Does eating antioxidants really help you prevent cancer or other diseases?
Antioxidants refer to a substance that removes potentially damaging oxidizing agents in a living organism such as the skin or even fruit. An example of an antioxidant is vitamin C or E. Oxidizing is dangerous because it causes living organisms to undergo a reaction in which it chemically combines with oxygen. For example, after biting an apple, or slicing an avocado when it is exposed to oxygen it tends to turn brown after some time. This process is called oxidization. When women use foundation makeup on their skin, the shade of the foundation may change to turn a shade darker or two even sometimes to an orange tinge due to oxidization, in the course of the day.
When antioxidants are consumed they prevent oxidization from taking place. This may be of significance especially for the treatment of cancer and heart disease where it plays a role in decreasing or protecting cells from the damage of free radicals. Free radicals are present in heart disease cancer and other diseases as well.

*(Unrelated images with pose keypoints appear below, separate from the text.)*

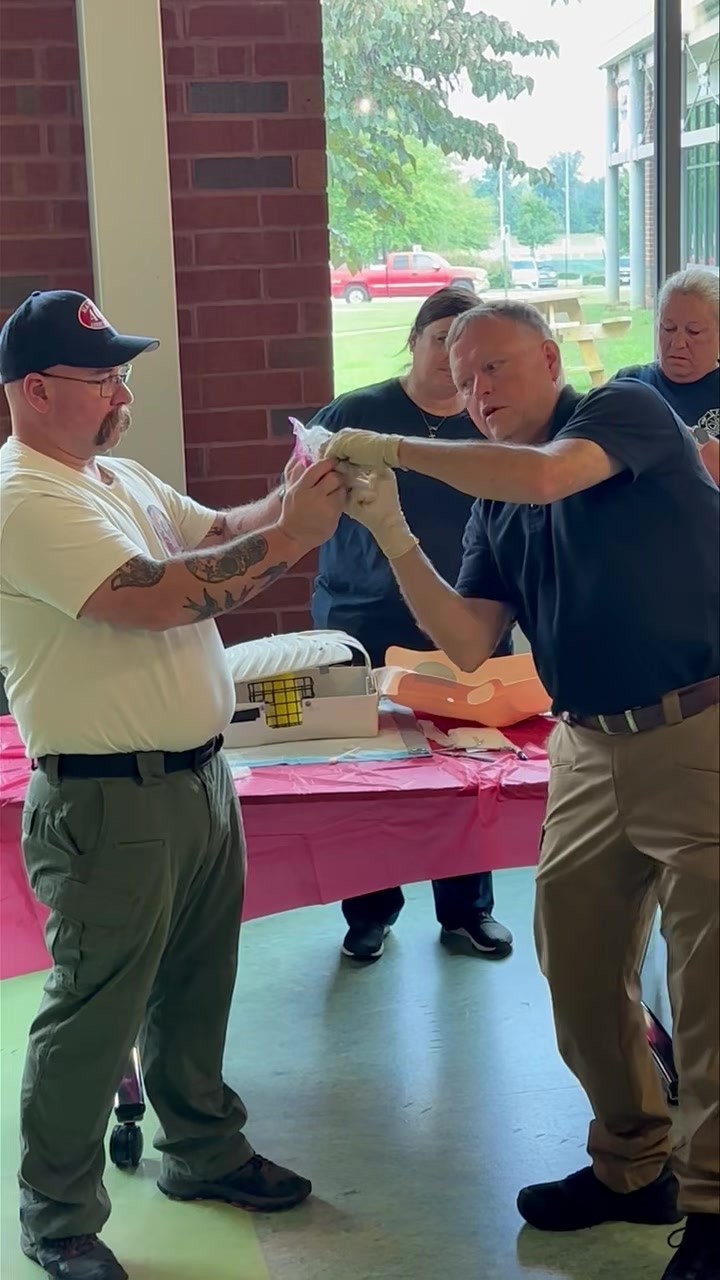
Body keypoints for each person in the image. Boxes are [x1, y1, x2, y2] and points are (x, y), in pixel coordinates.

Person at [323, 299, 719, 1280]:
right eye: (463, 380)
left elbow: (549, 476)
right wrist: (390, 526)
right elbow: (467, 641)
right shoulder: (499, 505)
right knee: (578, 968)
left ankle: (714, 1205)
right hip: (585, 747)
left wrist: (396, 450)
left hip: (696, 726)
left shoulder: (622, 414)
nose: (478, 394)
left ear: (550, 359)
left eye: (496, 368)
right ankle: (634, 1163)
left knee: (712, 987)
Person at [0, 290, 347, 1280]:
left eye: (121, 371)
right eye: (100, 375)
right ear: (34, 390)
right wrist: (290, 538)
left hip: (196, 780)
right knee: (93, 1011)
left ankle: (202, 1149)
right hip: (108, 800)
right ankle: (59, 1215)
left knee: (198, 988)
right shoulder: (27, 496)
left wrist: (289, 493)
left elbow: (212, 528)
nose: (121, 391)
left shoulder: (108, 473)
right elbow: (157, 597)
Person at [311, 287, 513, 962]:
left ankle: (466, 910)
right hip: (363, 613)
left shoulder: (492, 421)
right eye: (442, 341)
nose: (455, 362)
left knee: (468, 767)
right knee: (367, 774)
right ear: (414, 340)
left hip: (463, 617)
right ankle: (370, 909)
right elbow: (299, 498)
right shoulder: (359, 415)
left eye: (472, 351)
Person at [615, 266, 719, 484]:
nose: (678, 343)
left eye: (694, 331)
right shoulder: (630, 381)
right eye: (668, 328)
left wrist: (687, 434)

Free radicals are unstable chemical compounds the can damage the cells in your body badly. These radicals occur as a result of metabolic processes that normally take place in the body. They can also be caused by external sources such as through smoking. Now the good news is that it can be controlled to some extent by maintaining a healthy diet, but not entirely. People who have lived a healthy lifestyle can still get a cancer diagnosis. While the body might have its own immune system defense in place, it can do with a boost and this is where the antioxidants come in.
Scientifically speaking, antioxidants bind themselves to free radicals, making them ineffective in damaging parts of your cells. Vitamin A and selenium are also good sources of antioxidants other than vitamin C and E. However, there are several compounds and foods that are lesser known to have antioxidants beneficial to the body. Like any other component related to cancerous treatment, it is difficult to know for sure how beneficial antioxidants are to the body for every individual.

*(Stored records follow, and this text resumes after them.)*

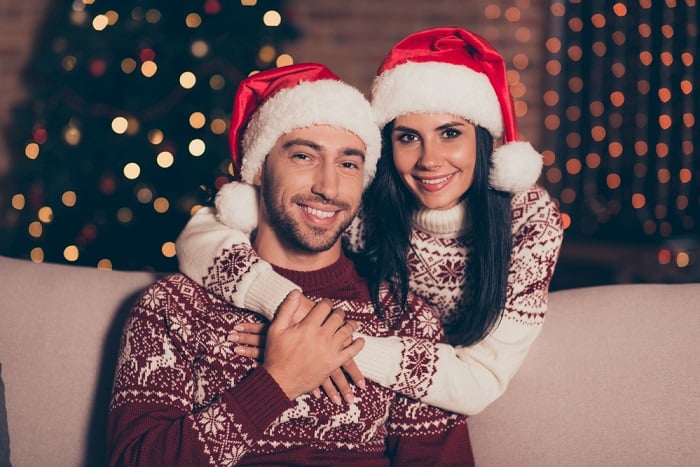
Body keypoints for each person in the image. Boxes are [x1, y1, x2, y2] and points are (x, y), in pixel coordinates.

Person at [176, 27, 564, 415]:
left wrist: (324, 347)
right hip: (388, 392)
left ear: (483, 140)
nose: (429, 159)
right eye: (408, 137)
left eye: (450, 133)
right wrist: (296, 322)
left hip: (449, 397)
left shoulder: (528, 219)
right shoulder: (363, 195)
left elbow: (479, 381)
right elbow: (199, 237)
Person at [108, 63, 472, 466]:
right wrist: (278, 380)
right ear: (260, 167)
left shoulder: (403, 317)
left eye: (348, 164)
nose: (328, 187)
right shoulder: (173, 306)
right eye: (303, 156)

This is because of the complex metabolic process. When food is consumed, it first has to go to the intestine where it is absorbed before moving to the required organ, in enough amounts to create a significant change in the areas being affected by free radicals. Aside from that, there are several interactions that are nearly impossible to pinpoint the specific importance of one antioxidant to your health.

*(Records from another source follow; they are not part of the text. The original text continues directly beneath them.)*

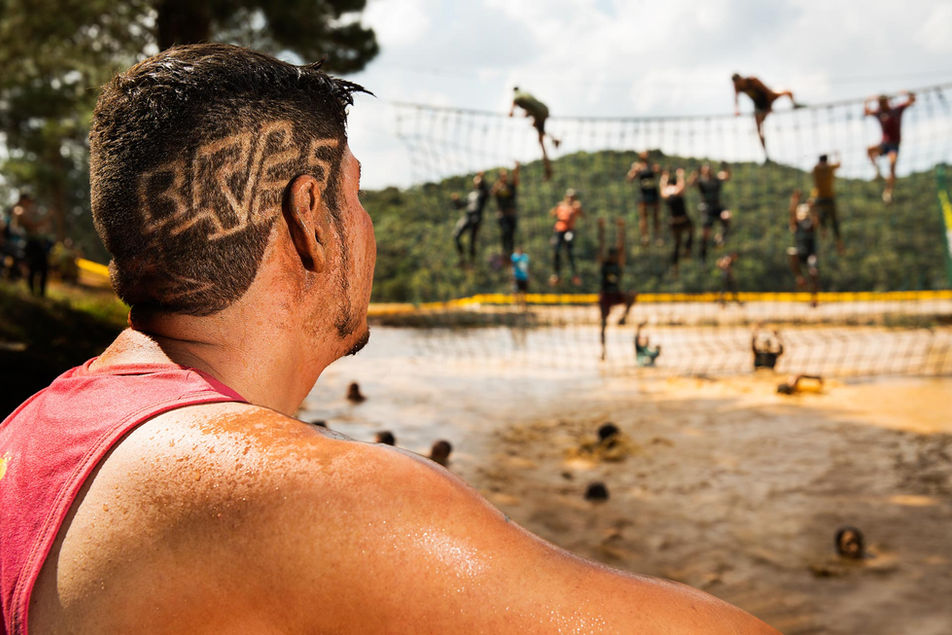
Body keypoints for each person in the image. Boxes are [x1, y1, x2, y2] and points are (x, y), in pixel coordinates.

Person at [0, 45, 776, 634]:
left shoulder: (28, 428)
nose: (365, 227)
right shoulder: (306, 496)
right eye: (356, 195)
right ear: (310, 218)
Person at [731, 73, 800, 160]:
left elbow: (766, 91)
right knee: (758, 130)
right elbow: (736, 98)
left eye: (738, 82)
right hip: (758, 107)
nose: (737, 85)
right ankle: (766, 154)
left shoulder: (753, 80)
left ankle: (795, 104)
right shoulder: (737, 87)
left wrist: (769, 107)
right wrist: (737, 110)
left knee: (788, 92)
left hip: (769, 97)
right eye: (735, 84)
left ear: (741, 79)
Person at [864, 91, 916, 204]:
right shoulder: (879, 113)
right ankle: (877, 171)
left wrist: (905, 92)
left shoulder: (897, 110)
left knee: (892, 165)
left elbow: (912, 99)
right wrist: (869, 99)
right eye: (879, 103)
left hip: (894, 145)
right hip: (884, 144)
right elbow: (866, 111)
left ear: (887, 102)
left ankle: (888, 192)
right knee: (869, 150)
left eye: (882, 102)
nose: (880, 105)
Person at [597, 217, 636, 361]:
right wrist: (601, 229)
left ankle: (624, 317)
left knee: (632, 295)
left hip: (616, 294)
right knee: (603, 324)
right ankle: (603, 350)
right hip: (605, 295)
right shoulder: (604, 263)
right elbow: (601, 245)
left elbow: (622, 245)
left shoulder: (619, 264)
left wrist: (621, 228)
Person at [510, 87, 560, 180]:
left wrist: (512, 113)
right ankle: (554, 139)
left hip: (538, 113)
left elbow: (511, 113)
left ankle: (548, 169)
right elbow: (530, 108)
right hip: (544, 109)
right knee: (536, 128)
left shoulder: (516, 98)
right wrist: (526, 114)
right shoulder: (526, 94)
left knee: (540, 140)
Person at [689, 162, 732, 261]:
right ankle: (702, 254)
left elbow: (727, 176)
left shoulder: (716, 180)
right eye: (706, 169)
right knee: (705, 234)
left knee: (727, 216)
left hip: (717, 206)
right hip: (707, 208)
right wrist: (695, 174)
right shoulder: (701, 181)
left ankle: (721, 237)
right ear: (703, 171)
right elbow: (691, 184)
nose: (708, 171)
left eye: (709, 169)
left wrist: (726, 167)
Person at [787, 189, 820, 307]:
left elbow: (816, 219)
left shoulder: (811, 224)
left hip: (810, 253)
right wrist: (795, 201)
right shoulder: (796, 224)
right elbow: (792, 212)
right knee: (791, 252)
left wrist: (813, 208)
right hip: (800, 253)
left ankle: (814, 298)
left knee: (813, 272)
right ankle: (799, 277)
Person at [660, 167, 693, 275]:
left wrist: (664, 177)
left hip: (673, 222)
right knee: (691, 231)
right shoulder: (676, 190)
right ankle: (687, 250)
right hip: (683, 219)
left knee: (677, 244)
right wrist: (680, 175)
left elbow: (662, 187)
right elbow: (681, 187)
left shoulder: (666, 192)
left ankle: (675, 265)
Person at [549, 188, 584, 286]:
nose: (570, 198)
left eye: (572, 197)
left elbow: (582, 215)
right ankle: (556, 274)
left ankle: (574, 274)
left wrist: (578, 209)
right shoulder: (561, 205)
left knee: (569, 252)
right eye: (569, 197)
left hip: (569, 230)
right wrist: (556, 209)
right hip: (559, 230)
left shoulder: (575, 206)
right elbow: (552, 214)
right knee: (556, 251)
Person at [625, 152, 662, 246]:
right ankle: (645, 236)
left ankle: (657, 237)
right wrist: (634, 170)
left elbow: (662, 172)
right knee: (643, 216)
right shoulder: (638, 167)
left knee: (656, 216)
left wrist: (658, 170)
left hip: (653, 192)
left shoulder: (653, 166)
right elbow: (629, 178)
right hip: (643, 194)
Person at [452, 172, 489, 265]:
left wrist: (481, 177)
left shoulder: (483, 193)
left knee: (472, 240)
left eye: (478, 180)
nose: (477, 181)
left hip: (476, 218)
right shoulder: (471, 194)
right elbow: (461, 205)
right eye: (475, 180)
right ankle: (462, 258)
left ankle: (472, 262)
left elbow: (486, 190)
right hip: (468, 216)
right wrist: (456, 201)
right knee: (456, 235)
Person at [811, 153, 844, 253]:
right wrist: (836, 155)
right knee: (834, 221)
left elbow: (814, 169)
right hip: (829, 198)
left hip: (819, 198)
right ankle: (839, 242)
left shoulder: (816, 169)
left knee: (820, 213)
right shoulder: (830, 167)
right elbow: (839, 164)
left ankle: (823, 229)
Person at [492, 162, 520, 258]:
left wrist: (516, 170)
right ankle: (504, 252)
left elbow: (516, 181)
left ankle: (510, 253)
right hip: (502, 215)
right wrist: (499, 185)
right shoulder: (498, 187)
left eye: (505, 176)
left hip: (511, 214)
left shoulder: (510, 186)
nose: (504, 177)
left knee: (511, 235)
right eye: (502, 176)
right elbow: (493, 192)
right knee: (505, 232)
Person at [511, 245, 530, 310]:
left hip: (524, 277)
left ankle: (523, 305)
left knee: (523, 292)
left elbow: (527, 268)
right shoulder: (514, 257)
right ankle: (515, 304)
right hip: (517, 277)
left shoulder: (525, 257)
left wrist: (528, 276)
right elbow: (512, 266)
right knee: (515, 291)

The alternative is to select foods that have antioxidant benefits and consume them. To be sure of their significance on the body, do your research on foods high in antioxidants. For example, tomatoes have been linked to a lower risk of aggressive prostate cancer because of their potent antioxidant lycopene component. This translates into making tomato soups, consuming them raw or cooking them while making your stews among other meals. To boot, they are also delicious and tomato slices go with just about anything. If you include the tomatoes found in salsa and guacamole, it is highly encouraging.
It has been advised that foods high in beta-carotene seem to be associated with a lower chance of breast cancer. For coffee lovers, the beverage is known to be rich in antioxidants and has one of the highest concentrations of any other food. Therefore, that morning coffee is a go to, and this reason right here can excuse your addiction. To make it more potent, brew your own at home with organic grain to get all the benefits. However, your usual java house coffee will do, it will just have more added sugar and sweeteners and all sorts of other ingredients to give you the right kick. This is okay too, once in a while.
Conclusively, although antioxidants have shown to be of importance for keeping free radicals at bay, there is no conclusive evidence to pinpoint their immediate impacts on any diseases directly.